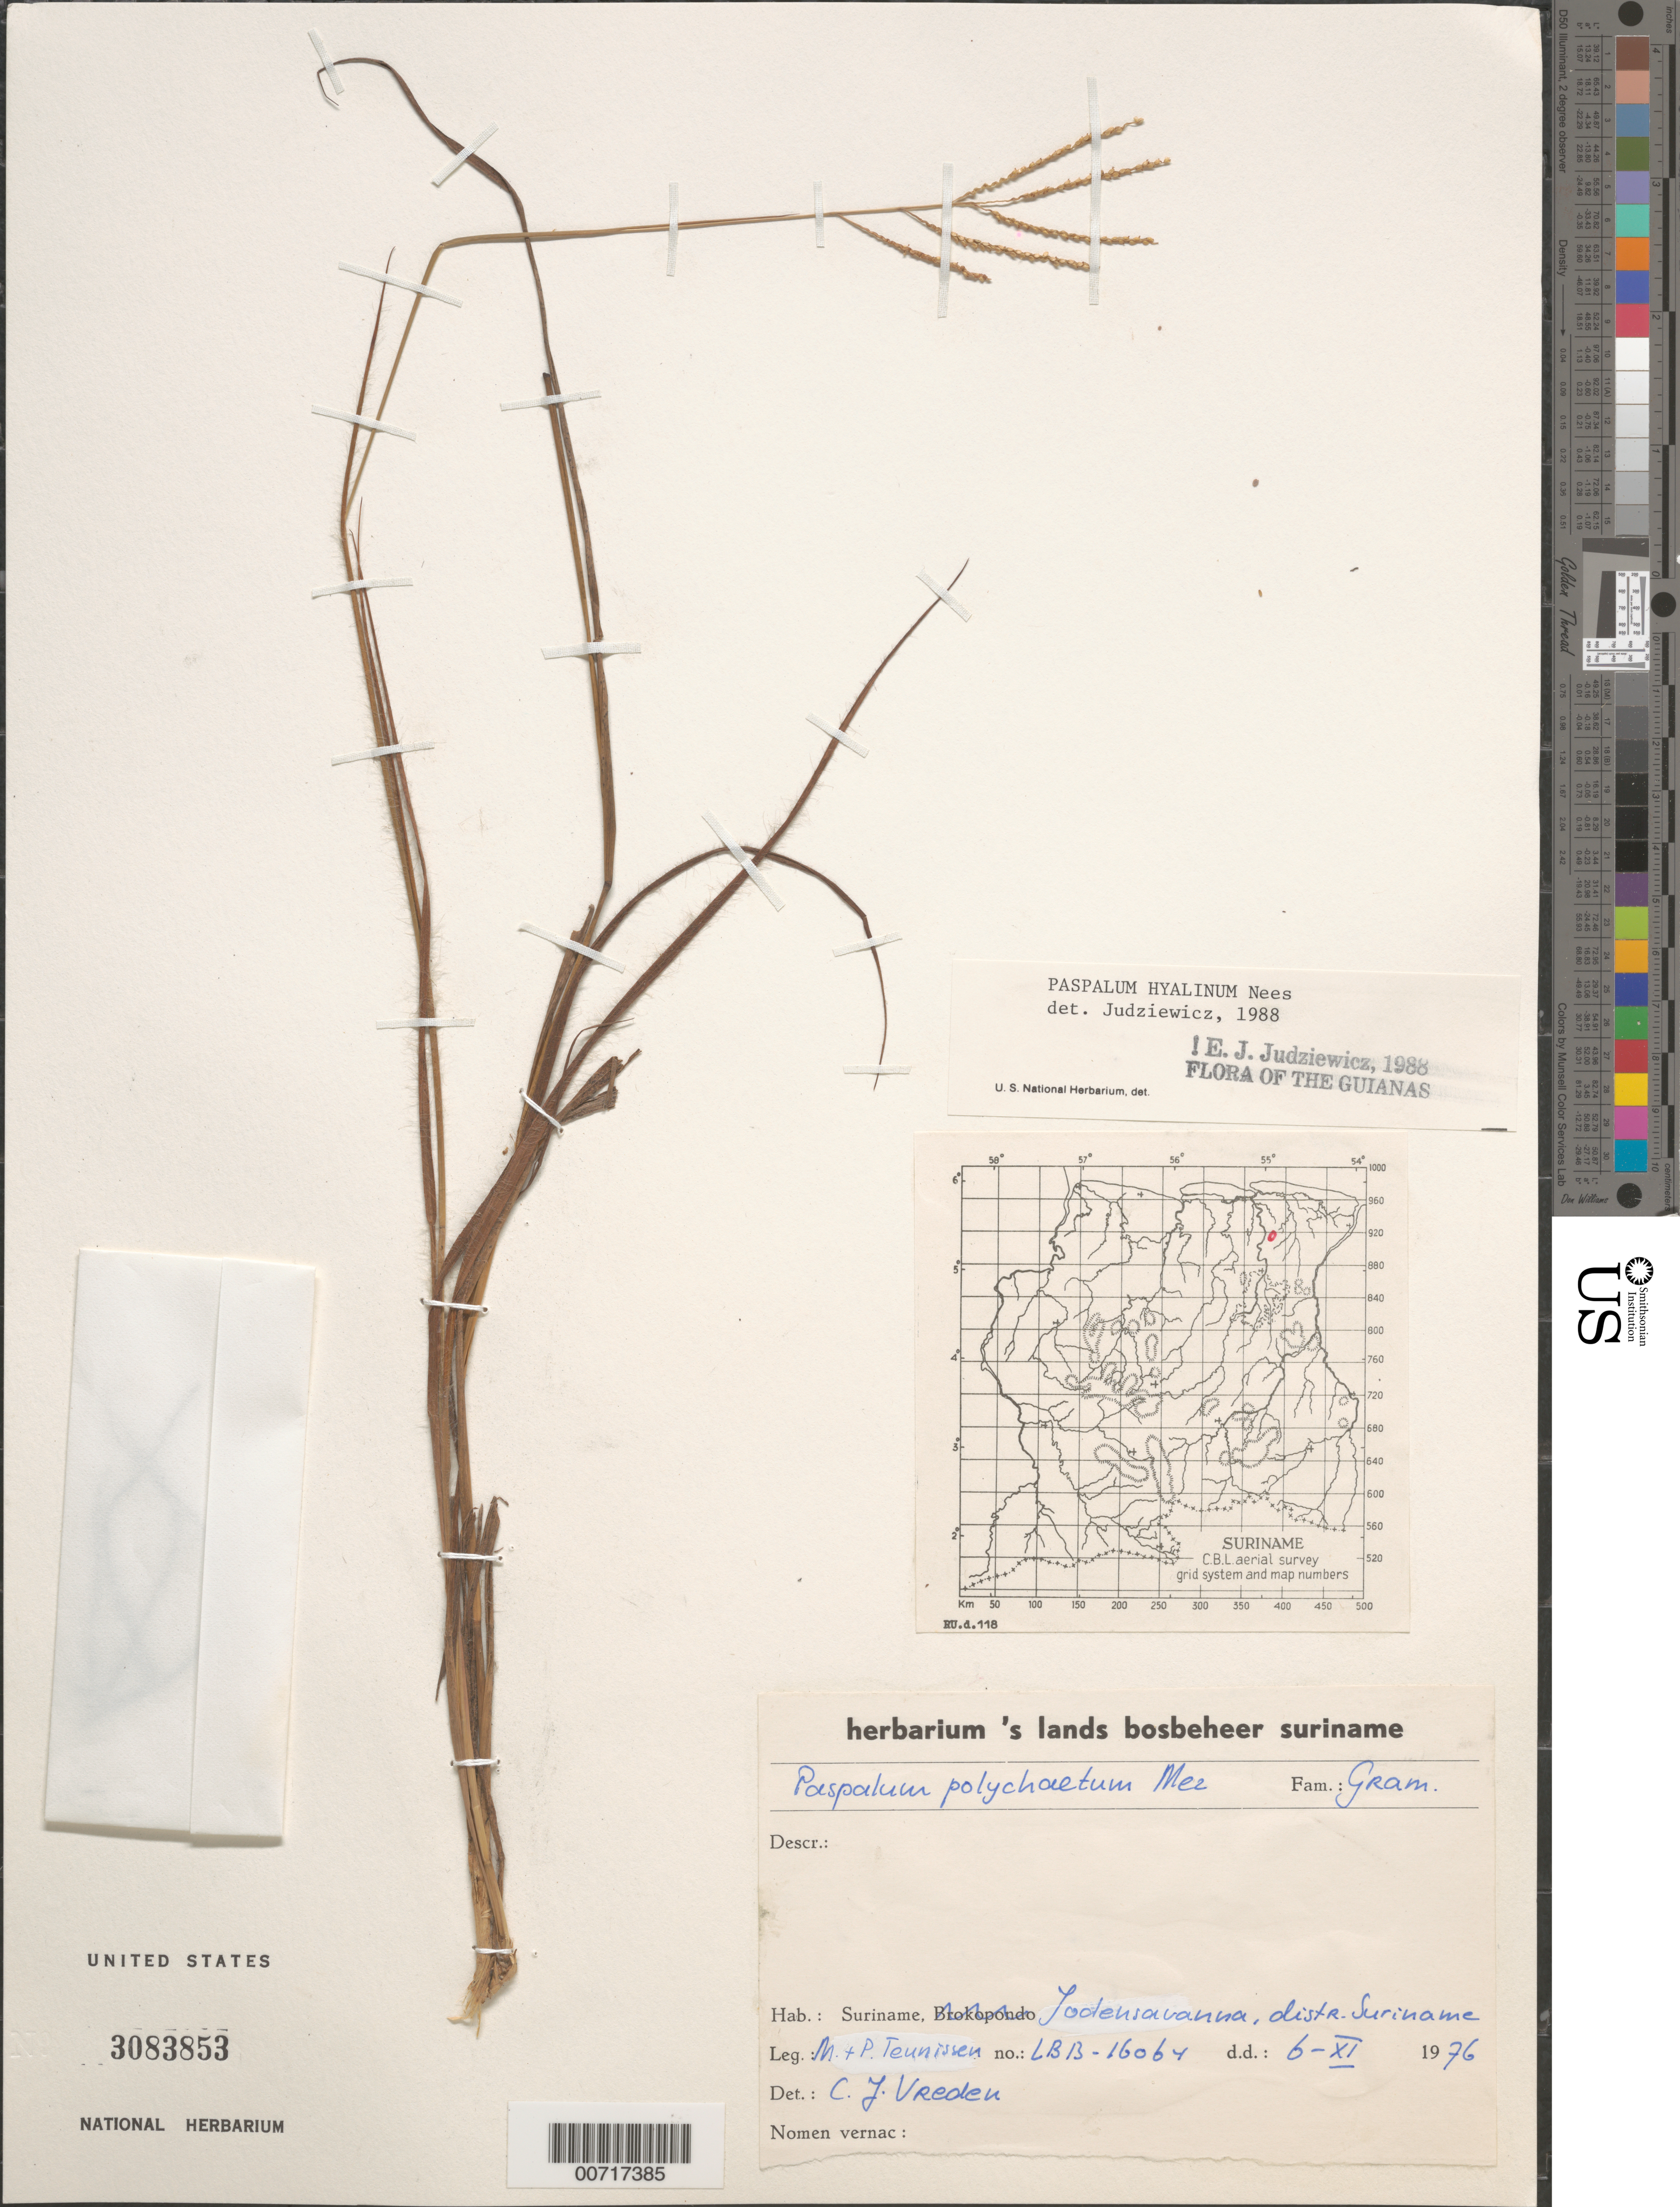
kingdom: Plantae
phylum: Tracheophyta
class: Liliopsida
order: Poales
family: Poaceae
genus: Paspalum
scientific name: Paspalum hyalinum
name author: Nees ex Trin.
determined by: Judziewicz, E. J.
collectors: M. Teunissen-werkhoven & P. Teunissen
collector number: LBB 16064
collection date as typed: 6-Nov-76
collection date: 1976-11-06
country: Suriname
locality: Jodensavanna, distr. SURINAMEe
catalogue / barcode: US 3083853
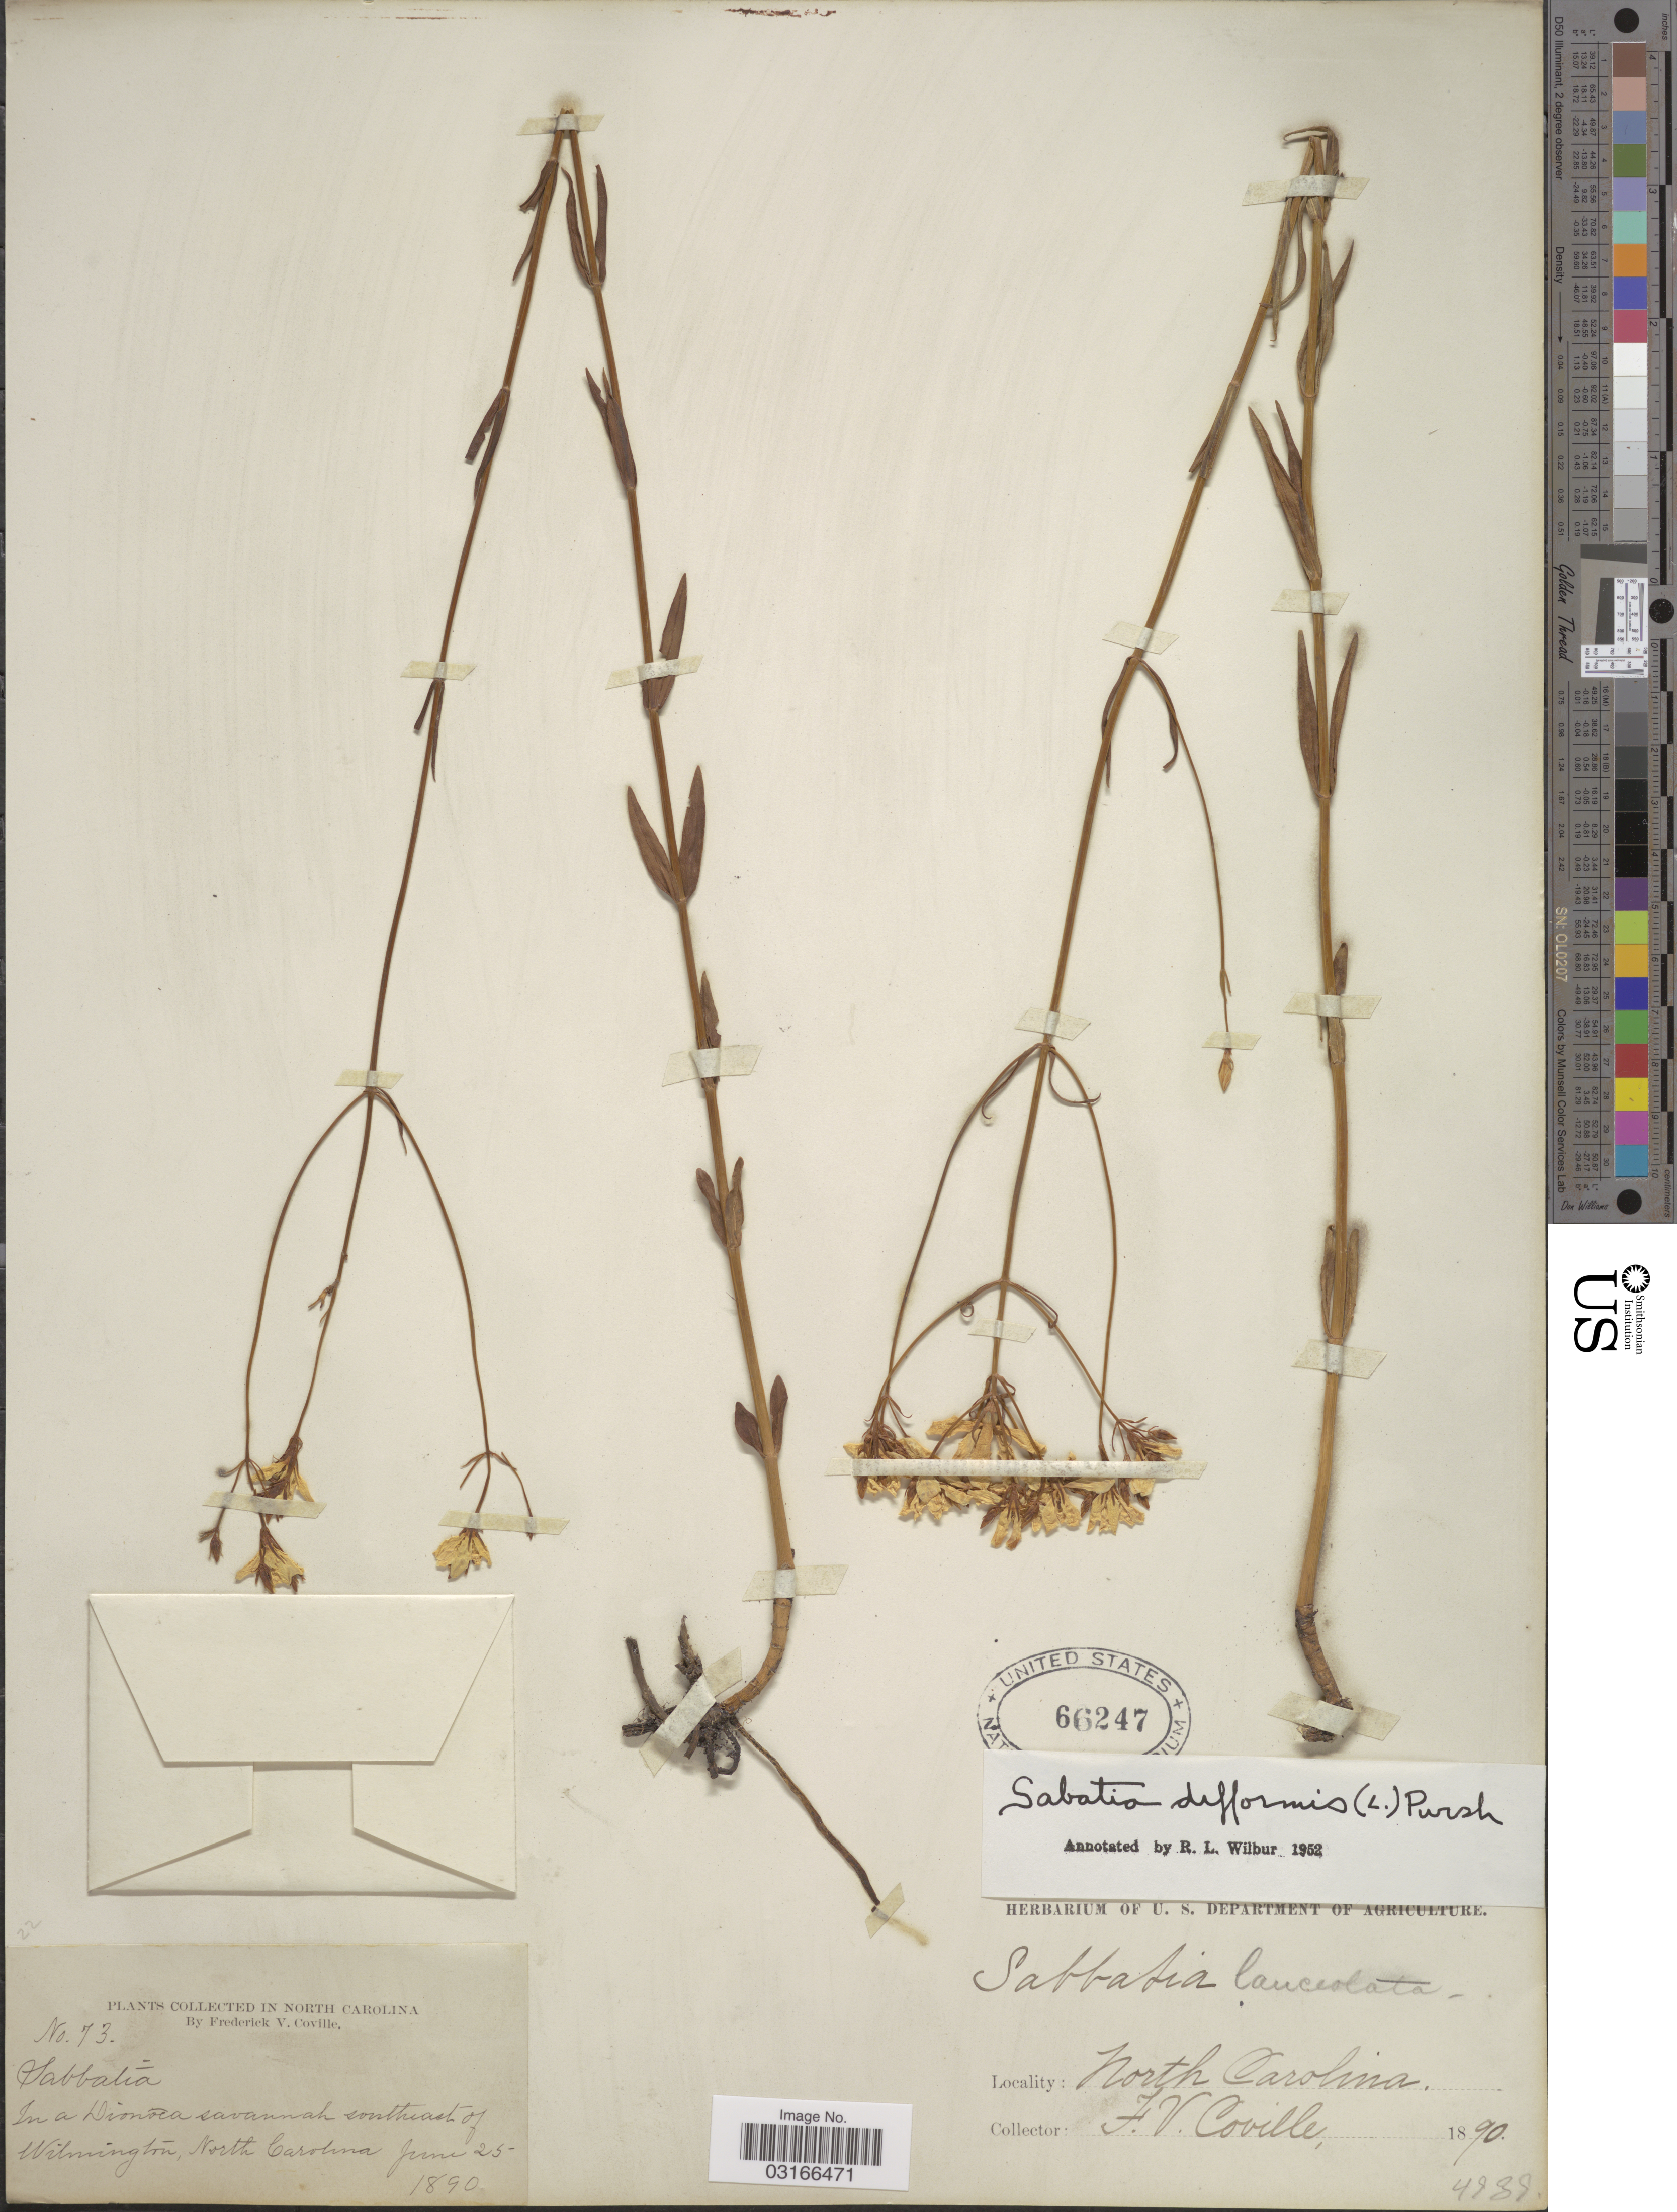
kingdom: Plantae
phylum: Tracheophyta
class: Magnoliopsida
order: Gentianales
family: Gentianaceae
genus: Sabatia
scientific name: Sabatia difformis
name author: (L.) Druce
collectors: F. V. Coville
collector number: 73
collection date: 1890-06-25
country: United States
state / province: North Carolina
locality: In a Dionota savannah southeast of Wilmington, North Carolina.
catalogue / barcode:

───

Copy everything from the line containing "order: Poales" down through the last of the lines, swapping "locality" for "place" and changing nothing else. Leave the pictures out.

=== Completed task ===
order: Poales
family: Poaceae
genus: Paspalum
scientific name: Paspalum hyalinum
name author: Nees ex Trin.
determined by: Judziewicz, E. J.
collectors: M. Teunissen-werkhoven & P. Teunissen
collector number: LBB 16064
collection date as typed: 6-Nov-76
collection date: 1976-11-06
country: Suriname
place: Jodensavanna, distr. SURINAMEe
catalogue / barcode: US 3083853
kingdom: Plantae
phylum: Tracheophyta
class: Magnoliopsida
order: Gentianales
family: Gentianaceae
genus: Sabatia
scientific name: Sabatia difformis
name author: (L.) Druce
collectors: F. V. Coville
collector number: 73
collection date: 1890-06-25
country: United States
state / province: North Carolina
place: In a Dionota savannah southeast of Wilmington, North Carolina.
catalogue / barcode:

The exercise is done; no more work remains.